The logger can also receive raw structured stream events through onRawStreamEvent() when the host wants a low-level audit trail.

Plugin and Tool Policy

The factory accepts:

pluginMode: "disabled" | "allowlisted" | "full-embedded"
enabledPluginIds?: string[]
hostedTools?: GeneralAgentHostedToolDefinition[]
tools?.web?.fetch?: GeneralAgentWebFetchToolOptions
tools?.web?.search?: GeneralAgentWebSearchToolOptions

This makes the host's trust boundary explicit. The SDK can preserve OpenClaw's plugin and tool semantics, but the host decides how much of that surface is enabled in embedded mode.

web_search is now assembled as a built-in tool by default. Internally it follows a source-synced provider runtime: Brave is selected when credentials are available, and the SDK keeps the tool present by falling back to the bundled keyless DuckDuckGo provider when no Brave key is configured.

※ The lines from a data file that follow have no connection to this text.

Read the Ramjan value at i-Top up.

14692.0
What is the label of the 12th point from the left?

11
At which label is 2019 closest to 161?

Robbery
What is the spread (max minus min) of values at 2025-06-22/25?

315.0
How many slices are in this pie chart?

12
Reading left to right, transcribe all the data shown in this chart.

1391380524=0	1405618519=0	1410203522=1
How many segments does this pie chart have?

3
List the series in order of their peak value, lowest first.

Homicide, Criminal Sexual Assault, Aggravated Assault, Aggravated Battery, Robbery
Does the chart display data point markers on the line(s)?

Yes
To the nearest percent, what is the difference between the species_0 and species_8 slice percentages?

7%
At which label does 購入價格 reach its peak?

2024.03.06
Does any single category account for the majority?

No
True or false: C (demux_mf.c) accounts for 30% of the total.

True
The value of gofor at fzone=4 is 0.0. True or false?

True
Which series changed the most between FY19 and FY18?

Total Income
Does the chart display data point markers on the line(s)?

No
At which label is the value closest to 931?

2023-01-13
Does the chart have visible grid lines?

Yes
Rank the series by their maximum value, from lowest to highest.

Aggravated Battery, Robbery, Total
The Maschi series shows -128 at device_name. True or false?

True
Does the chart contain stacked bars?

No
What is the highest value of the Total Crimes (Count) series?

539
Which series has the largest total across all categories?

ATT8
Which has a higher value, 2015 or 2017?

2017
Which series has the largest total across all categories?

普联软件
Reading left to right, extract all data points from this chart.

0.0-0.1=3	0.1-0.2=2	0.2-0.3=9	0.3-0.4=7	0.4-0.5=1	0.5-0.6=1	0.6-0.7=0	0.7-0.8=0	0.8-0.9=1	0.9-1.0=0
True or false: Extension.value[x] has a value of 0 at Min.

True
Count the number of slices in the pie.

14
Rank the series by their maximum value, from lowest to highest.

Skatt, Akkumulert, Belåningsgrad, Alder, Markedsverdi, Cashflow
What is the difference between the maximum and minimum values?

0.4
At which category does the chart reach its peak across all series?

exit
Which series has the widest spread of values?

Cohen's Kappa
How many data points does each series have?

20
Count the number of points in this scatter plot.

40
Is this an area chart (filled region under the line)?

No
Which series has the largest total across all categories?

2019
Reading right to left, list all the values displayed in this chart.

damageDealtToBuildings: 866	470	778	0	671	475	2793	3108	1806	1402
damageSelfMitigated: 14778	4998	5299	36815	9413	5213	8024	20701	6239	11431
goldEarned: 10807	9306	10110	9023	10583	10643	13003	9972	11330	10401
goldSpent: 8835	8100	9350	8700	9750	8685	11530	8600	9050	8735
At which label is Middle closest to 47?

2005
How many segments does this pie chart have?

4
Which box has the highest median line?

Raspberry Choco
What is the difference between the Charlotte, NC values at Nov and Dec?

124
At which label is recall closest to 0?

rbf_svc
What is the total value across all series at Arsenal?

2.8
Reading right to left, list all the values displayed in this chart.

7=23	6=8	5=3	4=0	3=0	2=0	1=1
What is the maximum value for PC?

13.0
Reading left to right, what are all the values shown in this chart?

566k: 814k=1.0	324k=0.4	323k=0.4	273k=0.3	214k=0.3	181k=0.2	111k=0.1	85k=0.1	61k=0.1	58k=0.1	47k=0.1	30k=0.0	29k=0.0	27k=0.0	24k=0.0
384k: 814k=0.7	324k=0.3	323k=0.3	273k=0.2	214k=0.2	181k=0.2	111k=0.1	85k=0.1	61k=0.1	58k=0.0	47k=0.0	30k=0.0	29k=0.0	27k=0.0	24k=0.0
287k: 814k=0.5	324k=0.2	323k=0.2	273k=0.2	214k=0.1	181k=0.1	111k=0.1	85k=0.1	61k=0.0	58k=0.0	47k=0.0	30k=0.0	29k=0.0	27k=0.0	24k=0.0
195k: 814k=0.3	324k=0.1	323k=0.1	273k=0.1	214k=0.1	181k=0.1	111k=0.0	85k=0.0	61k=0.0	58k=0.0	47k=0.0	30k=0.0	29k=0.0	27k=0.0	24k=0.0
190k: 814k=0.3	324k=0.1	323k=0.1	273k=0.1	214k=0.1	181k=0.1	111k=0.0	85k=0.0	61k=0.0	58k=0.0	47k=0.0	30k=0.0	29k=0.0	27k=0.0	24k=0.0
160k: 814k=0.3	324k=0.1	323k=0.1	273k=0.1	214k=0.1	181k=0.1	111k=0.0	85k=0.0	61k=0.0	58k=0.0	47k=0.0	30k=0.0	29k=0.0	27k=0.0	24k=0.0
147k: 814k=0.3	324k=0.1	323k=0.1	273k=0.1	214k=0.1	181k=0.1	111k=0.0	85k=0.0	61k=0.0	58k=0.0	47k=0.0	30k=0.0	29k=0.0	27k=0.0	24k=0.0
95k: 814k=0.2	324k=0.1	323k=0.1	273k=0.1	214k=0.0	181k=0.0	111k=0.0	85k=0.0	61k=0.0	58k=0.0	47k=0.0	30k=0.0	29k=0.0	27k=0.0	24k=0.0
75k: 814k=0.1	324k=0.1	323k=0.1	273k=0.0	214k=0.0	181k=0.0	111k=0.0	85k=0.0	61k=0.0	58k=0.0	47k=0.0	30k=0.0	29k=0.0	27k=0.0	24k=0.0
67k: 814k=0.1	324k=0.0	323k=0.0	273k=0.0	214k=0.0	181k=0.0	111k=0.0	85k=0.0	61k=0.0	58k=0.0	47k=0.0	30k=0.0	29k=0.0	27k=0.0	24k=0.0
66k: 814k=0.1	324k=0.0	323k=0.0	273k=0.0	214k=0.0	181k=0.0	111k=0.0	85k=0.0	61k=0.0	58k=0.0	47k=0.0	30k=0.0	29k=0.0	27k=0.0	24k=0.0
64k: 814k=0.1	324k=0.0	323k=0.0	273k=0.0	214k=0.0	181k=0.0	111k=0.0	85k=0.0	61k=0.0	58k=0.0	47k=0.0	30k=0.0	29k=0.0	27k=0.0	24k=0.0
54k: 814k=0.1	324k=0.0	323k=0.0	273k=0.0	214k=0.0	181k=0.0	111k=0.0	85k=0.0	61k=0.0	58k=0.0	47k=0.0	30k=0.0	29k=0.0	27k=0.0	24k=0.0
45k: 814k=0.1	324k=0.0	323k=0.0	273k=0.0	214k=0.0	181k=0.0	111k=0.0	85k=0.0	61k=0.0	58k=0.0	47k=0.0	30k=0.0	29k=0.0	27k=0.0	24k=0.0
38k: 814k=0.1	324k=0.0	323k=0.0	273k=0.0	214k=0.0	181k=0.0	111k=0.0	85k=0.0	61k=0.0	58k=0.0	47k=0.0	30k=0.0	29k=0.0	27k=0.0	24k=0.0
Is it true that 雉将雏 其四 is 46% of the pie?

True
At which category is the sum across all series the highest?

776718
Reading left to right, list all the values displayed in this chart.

Plugin scope is intentionally narrow: in this repository, plugin controls are reserved for web-related capabilities only. General-purpose non-web plugin loading is not a product goal for the SDK; other extensibility should go through built-in tools, hosted tools, MCP, or hooks.

Repository Layout

src/
  index.ts                  # top-level export surface
  public/                   # supported public API
  core/                     # SDK-owned runtime implementation
  upstream/openclaw/        # extracted upstream subset only
manifests/
  upstream-provenance.json  # machine-readable provenance map
scripts/
  sync-from-openclaw.mjs
  verify-upstream-snapshot.mjs
tests/
  contract/
  integration/
  unit/
docs/
  superpowers/
    specs/
    plans/

Development

Install dependencies:

pnpm install

Run the main verification steps:

pnpm run check
pnpm run build
pnpm run test
pnpm run test:e2e
node scripts/verify-upstream-snapshot.mjs

Upstream Provenance

This repository deliberately does not mirror the entire upstream OpenClaw source tree.

Instead:

copied upstream snapshots live under src/upstream/openclaw/
source-synced adapted files may also live in normal SDK paths such as src/tools/ and src/security/
each extracted file is tracked in manifests/upstream-provenance.json
provenance can be revalidated with node scripts/verify-upstream-snapshot.mjs

This is a hard boundary, not just documentation.

Host Integration

A host application typically keeps the following responsibilities outside the SDK:

canonical session.json
dual-session switching
channel ingress and owner notifications
cross-engine continuity journal
top-level profile and environment management

That design keeps the General Agent SDK as an execution backend rather than turning the host into an OpenClaw runtime shell.

Specifications and Implementation Notes

Design spec: docs/superpowers/specs/2026-03-31-general-agent-sdk-source-sync-design.md
Implementation plan: docs/superpowers/plans/2026-03-31-general-agent-sdk-source-sync.md

These documents are the source of truth for architecture, boundary rules, continuity requirements, and integration sequencing.